In conclusion, our study demonstrates that the WpCNA module eigenpeptides derived from the phosphoproteomic landscape effectively predict learning behavior in rTg4510 mice, a model exhibiting accelerated tau pathology. The identified turquoise and black modules, characterized by increased phosphopeptides associated with learning deficits, were validated through ROC modeling, affirming WpCNA’s ability to discern phosphopeptide patterns indicative of cognitive decline. Notably, our investigation into the molecular mechanisms following LIB exposure revealed elevated phosphorylation of tau at Ser262, coupled with increased CamKIIa phosphorylation, indicating a potential link between BINT, tau aggregation, and synaptic excitotoxicity. The WpCNA analysis further uncovered key phosphopeptides including Arhgap33 through individual and group level analysis that were associated with cognitive decline and tauopathy, synaptic dysfunction, and metabolic disruption, shedding light on potential therapeutic targets guided at associative learning and CA3 mossy fiber pathways.

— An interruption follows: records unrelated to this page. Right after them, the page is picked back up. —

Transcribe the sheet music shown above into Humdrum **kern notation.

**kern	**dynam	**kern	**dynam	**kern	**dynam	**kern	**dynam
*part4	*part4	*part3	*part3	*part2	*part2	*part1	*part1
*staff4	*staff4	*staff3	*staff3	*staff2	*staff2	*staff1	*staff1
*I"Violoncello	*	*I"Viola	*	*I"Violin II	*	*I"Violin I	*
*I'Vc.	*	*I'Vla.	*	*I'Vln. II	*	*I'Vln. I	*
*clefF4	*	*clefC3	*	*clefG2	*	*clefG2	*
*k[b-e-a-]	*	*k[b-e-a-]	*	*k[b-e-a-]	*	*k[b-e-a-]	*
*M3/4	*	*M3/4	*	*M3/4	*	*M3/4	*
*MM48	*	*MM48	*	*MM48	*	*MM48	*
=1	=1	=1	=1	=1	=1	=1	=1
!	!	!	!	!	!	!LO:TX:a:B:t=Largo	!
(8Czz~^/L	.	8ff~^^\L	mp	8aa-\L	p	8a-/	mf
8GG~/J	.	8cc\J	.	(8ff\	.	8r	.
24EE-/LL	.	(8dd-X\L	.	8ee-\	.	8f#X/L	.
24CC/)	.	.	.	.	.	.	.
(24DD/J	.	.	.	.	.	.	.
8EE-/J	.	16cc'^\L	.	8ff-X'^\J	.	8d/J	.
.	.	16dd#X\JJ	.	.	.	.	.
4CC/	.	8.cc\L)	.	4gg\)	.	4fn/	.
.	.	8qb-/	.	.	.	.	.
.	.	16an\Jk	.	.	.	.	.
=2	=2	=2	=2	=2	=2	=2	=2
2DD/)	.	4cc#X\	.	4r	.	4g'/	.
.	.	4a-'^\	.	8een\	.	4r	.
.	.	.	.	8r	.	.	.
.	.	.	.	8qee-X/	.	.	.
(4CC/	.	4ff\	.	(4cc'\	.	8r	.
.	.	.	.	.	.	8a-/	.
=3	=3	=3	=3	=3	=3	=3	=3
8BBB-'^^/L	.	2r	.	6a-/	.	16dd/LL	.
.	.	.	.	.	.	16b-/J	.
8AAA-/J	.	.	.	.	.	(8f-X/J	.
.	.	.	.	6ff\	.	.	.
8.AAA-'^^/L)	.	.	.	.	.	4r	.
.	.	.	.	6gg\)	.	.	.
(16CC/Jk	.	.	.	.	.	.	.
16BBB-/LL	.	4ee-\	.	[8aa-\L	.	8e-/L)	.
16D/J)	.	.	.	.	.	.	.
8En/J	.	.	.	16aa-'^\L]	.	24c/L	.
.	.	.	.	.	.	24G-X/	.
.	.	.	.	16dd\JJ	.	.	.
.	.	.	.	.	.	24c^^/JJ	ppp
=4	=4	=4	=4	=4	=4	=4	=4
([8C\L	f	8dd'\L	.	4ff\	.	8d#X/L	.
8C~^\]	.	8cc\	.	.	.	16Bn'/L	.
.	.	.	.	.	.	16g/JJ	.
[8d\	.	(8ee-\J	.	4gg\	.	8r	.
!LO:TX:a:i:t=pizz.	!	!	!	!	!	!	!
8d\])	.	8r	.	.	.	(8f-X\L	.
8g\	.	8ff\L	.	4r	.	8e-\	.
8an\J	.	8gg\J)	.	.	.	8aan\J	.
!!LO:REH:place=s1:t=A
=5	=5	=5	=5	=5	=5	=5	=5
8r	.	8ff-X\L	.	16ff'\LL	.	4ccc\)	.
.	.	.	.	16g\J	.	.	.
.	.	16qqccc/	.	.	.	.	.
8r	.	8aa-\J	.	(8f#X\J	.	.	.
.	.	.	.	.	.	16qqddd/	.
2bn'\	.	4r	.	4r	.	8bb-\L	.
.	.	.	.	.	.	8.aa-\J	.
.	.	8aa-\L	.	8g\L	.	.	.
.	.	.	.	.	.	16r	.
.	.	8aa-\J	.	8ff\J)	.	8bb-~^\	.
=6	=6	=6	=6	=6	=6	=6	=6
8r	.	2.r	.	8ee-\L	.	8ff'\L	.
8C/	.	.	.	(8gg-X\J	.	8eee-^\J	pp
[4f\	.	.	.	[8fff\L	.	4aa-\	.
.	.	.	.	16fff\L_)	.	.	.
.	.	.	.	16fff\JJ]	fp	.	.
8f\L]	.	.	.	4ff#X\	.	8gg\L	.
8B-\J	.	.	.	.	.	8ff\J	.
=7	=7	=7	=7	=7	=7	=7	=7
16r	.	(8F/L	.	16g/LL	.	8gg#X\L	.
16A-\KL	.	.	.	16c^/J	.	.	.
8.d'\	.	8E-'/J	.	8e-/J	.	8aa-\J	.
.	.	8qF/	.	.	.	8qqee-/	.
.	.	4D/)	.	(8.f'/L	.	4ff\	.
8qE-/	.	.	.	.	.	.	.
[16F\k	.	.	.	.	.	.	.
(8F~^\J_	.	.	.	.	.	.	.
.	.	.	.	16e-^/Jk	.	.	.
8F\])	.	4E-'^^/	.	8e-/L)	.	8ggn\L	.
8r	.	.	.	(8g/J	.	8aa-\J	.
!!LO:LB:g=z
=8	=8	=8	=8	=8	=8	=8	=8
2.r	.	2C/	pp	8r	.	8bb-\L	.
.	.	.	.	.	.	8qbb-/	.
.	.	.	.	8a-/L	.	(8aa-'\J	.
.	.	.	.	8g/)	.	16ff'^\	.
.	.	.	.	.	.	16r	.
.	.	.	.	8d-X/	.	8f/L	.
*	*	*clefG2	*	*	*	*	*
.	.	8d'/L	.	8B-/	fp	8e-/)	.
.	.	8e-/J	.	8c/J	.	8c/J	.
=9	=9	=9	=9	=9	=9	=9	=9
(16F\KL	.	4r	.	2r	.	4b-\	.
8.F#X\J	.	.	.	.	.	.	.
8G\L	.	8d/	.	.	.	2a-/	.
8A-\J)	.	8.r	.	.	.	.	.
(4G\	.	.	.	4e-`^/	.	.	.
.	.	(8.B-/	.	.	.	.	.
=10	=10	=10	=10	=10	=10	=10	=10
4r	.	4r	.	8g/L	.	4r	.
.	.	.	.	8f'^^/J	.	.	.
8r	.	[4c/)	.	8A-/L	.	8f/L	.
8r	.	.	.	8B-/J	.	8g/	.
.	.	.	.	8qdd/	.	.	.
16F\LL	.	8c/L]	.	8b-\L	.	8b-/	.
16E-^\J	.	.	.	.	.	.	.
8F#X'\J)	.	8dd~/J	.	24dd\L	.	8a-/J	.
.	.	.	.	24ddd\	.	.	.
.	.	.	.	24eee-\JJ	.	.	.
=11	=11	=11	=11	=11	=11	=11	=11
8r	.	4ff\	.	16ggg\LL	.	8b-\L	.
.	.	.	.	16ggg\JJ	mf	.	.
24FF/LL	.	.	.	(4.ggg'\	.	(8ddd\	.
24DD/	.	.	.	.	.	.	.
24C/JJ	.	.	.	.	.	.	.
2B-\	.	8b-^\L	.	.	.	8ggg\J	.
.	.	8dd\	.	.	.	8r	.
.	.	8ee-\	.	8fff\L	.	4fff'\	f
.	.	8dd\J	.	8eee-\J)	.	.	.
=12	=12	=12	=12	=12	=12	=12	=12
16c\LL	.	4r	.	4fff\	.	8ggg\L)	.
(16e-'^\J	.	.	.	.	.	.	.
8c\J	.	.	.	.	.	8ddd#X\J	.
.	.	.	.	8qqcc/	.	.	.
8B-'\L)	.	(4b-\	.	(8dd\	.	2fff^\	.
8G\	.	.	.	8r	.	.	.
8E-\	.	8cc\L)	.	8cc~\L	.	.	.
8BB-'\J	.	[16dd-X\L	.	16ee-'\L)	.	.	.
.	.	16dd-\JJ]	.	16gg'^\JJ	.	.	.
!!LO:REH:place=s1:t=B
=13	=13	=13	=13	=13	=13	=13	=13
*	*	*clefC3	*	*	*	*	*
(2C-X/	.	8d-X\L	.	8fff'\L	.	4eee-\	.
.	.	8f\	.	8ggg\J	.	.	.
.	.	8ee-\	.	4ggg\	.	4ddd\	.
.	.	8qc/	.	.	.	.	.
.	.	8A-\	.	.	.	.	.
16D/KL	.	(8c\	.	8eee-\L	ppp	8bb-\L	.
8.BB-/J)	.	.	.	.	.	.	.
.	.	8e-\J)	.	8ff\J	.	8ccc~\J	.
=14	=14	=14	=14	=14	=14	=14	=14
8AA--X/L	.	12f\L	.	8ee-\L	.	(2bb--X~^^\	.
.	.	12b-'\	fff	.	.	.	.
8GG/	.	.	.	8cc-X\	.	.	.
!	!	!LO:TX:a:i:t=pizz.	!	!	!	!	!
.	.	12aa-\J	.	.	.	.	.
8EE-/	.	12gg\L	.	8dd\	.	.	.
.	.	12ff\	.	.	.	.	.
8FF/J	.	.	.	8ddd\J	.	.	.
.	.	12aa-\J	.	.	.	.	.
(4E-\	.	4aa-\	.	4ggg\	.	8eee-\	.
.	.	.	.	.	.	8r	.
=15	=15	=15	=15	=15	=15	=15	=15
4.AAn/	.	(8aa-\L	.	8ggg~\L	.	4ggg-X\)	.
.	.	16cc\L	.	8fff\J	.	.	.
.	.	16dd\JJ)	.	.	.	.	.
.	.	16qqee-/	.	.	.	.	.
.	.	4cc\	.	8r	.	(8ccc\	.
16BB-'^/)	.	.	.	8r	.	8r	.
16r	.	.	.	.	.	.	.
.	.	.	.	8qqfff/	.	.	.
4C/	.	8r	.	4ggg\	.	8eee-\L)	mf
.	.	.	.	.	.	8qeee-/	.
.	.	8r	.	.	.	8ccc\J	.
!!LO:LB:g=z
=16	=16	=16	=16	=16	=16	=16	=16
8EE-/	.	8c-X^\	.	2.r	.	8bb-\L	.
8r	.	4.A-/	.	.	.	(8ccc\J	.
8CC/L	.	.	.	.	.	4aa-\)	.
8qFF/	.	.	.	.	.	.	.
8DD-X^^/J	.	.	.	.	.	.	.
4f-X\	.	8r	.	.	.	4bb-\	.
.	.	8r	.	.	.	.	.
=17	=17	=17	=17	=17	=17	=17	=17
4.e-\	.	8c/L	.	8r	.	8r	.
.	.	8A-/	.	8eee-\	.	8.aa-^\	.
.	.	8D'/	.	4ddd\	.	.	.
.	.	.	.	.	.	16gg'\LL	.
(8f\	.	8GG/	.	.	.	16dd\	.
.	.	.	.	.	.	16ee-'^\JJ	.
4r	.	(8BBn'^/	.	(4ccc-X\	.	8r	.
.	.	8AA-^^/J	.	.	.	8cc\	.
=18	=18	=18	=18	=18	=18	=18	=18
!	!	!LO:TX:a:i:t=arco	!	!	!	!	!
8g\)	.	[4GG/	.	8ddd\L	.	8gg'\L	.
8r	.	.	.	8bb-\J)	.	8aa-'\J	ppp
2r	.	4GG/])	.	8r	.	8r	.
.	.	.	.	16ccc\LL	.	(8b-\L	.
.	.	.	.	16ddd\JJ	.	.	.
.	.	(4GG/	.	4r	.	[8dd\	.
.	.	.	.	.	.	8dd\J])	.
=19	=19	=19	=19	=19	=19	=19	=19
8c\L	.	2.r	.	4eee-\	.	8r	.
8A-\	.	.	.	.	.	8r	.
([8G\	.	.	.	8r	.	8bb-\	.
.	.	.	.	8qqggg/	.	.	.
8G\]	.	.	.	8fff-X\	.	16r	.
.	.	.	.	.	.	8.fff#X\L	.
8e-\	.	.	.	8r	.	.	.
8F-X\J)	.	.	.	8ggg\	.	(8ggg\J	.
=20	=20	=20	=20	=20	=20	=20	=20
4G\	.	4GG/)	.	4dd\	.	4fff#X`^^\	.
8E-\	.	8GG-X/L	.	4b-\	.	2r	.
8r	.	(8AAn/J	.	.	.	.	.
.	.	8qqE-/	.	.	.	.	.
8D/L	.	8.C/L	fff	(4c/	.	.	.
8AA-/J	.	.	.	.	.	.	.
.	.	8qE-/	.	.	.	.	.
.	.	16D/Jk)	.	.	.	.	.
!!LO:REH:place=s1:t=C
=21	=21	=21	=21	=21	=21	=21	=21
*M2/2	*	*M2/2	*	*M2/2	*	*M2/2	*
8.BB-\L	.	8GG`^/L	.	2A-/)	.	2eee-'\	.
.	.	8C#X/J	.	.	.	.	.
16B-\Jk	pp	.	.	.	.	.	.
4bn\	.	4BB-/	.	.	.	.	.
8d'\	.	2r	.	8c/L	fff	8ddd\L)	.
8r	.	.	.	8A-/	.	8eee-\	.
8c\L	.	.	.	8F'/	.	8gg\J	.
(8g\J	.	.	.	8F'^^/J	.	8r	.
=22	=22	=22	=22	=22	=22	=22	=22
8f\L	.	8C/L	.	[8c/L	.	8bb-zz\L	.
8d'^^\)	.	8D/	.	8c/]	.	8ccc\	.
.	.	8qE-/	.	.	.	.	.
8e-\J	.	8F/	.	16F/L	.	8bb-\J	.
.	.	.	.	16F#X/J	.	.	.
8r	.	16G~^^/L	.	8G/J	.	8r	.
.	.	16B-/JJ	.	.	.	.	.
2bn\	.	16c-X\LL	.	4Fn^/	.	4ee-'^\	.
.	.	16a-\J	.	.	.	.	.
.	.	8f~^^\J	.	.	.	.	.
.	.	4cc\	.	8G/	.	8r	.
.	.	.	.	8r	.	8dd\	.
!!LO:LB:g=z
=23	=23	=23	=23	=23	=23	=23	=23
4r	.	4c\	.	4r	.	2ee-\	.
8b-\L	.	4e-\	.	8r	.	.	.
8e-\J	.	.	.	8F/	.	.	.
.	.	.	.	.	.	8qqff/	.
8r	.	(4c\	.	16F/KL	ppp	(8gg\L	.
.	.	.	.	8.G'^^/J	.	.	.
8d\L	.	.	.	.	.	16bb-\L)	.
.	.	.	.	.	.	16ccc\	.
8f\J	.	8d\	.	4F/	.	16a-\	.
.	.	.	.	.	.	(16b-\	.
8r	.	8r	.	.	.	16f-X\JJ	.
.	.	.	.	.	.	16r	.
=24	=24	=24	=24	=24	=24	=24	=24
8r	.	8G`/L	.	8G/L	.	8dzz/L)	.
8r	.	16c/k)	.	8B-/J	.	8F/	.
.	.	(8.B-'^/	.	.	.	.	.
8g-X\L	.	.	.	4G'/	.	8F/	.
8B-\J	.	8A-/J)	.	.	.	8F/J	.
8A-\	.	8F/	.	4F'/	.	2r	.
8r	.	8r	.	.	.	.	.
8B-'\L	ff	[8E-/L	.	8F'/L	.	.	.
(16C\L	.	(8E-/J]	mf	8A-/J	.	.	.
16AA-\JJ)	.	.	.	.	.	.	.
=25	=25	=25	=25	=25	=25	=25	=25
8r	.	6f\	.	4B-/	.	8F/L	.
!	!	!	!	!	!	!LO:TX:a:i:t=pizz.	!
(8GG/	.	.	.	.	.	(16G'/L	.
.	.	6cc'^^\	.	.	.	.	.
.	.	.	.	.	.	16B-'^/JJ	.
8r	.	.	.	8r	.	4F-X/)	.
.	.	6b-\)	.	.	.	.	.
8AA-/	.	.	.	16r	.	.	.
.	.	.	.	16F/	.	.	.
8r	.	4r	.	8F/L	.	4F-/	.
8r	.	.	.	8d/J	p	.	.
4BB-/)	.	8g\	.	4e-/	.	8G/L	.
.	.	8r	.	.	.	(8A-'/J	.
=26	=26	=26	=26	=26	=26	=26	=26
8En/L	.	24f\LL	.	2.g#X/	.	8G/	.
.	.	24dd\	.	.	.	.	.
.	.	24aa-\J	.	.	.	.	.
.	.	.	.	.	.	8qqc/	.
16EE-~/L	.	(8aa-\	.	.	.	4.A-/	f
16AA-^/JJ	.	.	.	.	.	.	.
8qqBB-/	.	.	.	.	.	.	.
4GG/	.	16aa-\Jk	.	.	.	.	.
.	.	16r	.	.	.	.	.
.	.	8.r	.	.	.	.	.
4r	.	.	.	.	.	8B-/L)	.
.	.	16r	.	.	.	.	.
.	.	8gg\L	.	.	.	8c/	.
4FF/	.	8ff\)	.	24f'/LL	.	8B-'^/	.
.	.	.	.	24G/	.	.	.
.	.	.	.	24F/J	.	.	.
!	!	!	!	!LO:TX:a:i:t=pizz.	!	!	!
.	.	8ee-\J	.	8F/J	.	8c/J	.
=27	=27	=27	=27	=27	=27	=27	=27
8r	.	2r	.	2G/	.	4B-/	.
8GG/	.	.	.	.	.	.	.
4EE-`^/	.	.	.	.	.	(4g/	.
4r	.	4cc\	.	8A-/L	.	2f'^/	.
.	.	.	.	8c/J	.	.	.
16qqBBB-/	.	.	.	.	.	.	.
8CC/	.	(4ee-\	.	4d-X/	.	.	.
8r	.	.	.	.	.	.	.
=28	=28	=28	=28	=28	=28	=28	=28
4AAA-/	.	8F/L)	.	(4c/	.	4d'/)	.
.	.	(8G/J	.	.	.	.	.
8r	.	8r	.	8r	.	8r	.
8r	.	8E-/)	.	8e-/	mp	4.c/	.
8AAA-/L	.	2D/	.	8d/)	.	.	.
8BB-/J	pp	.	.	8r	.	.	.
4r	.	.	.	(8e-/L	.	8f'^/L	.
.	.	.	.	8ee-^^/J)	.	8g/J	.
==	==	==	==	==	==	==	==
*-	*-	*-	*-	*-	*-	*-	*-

Our findings reveal the potential of phosphoproteomic approaches, particularly WpCNA, in unraveling intricate molecular networks underlying learning deficits in the context of tauopathy and BINT. Further validation and exploration of these identified pathways hold promise for advancing our understanding of the interplay between ADRD genetic risk factors, phosphoproteomic network alterations, and cognitive outcomes following BINT.